兩位身著便服的皂吏站在安山閘堤上,將長長的竹竿下入河中,待插入河床之後,拔出來查看水痕,以此丈量著河水的深度,然後報給宋禮。


    宋禮記下之後,便皺眉看向北麵,招唿著皂吏吃點幹糧,好繼續趕路。


    生硬而冰冷的饅頭,再怎麽咀嚼,也有些沙喉。


    可相對這點困苦,宋禮更憂愁的是治理會通河的事。


    眼下找尋方案已有些時日,可走了一路,依舊找不到其他河道可以借助,幾乎可以斷定,要重開會通河,必須要用到汾水。


    “大人,天色也不早了,我們……”


    皂吏也苦。


    原以為跟著這位京裏的大人,就算沒什麽賞錢,也應該吃香喝辣,是個美差事,可誰成想每日風餐露宿,這都要傍晚了,還身處荒郊野林。


    “前麵有炊煙,找個人家借宿一晚吧。”


    宋禮沿河道繼續向前,走至日落時方抵達一個村落。


    村落不大,隻有百十來戶人家,大多是低矮的泥土房,此時正是晚飯時,倒有些孩童在街巷裏玩耍。


    宋禮見村口的一戶人家小院還算整潔,木門也敞開著,便徑直走了進去,高聲喊道:“可有人嗎?”

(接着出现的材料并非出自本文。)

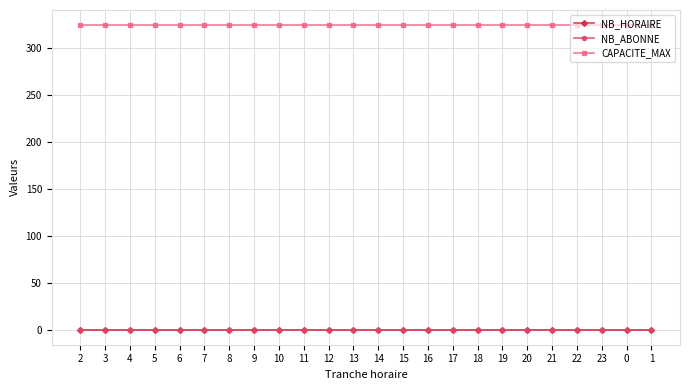

Which series has the largest total across all categories?

CAPACITE_MAX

    一位四十餘歲的中年人走出堂屋,打量著宋禮等人,不冷不熱地問道:“啥事?”


    宋禮行了個禮,道:“這位農家,我們是探查河道的差役,隻因今日天色已晚,想要投宿一晚,不知可否行個方便?”


    “官差?”


    中年人眉頭微微抬,一道深深的紋路便顯現出來。


    一位老奶奶此時從廚房走了出來,嗬嗬笑了笑:“方便,當然方便,隻不過需要委屈三位,舍下簡陋……”


    宋禮笑道:“哪裏,是我們打擾了。”


    老奶奶轉身喊道:“白英啊,去準備點酒菜,招待招待。”


    “不需要吧,我看這幾位已經吃過了……”


    白英毫不客氣地說道。


    宋禮走向老人家,平和地說道:“無需麻煩,我們確實已經用過晚膳了,隻需休息就好了。”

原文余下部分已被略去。